> Action item:
Copy out the line bearing "32 338 2614" and all the lines after it, to the very end of the material below, exactly as written.
━━━━━ Records for this exercise ━━━━━
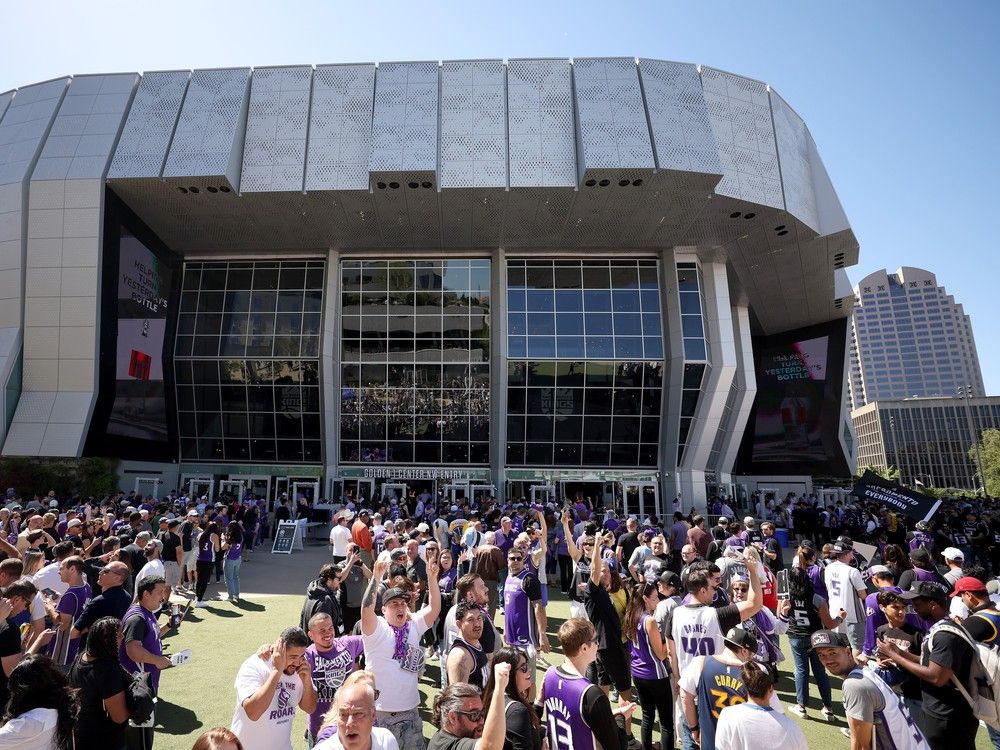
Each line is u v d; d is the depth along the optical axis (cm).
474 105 2742
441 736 305
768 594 760
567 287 3278
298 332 3238
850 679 386
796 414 4353
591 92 2673
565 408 3209
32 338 2614
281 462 3256
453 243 3194
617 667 569
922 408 11875
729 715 344
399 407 3269
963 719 442
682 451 3159
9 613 501
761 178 2755
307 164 2688
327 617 464
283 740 385
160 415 3116
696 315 3175
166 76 2792
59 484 2434
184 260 3341
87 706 381
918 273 17938
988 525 1856
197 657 873
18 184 2655
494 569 720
━━━━━
> Final answer:
32 338 2614
281 462 3256
453 243 3194
617 667 569
922 408 11875
729 715 344
399 407 3269
963 719 442
682 451 3159
9 613 501
761 178 2755
307 164 2688
327 617 464
283 740 385
160 415 3116
696 315 3175
166 76 2792
59 484 2434
184 260 3341
87 706 381
918 273 17938
988 525 1856
197 657 873
18 184 2655
494 569 720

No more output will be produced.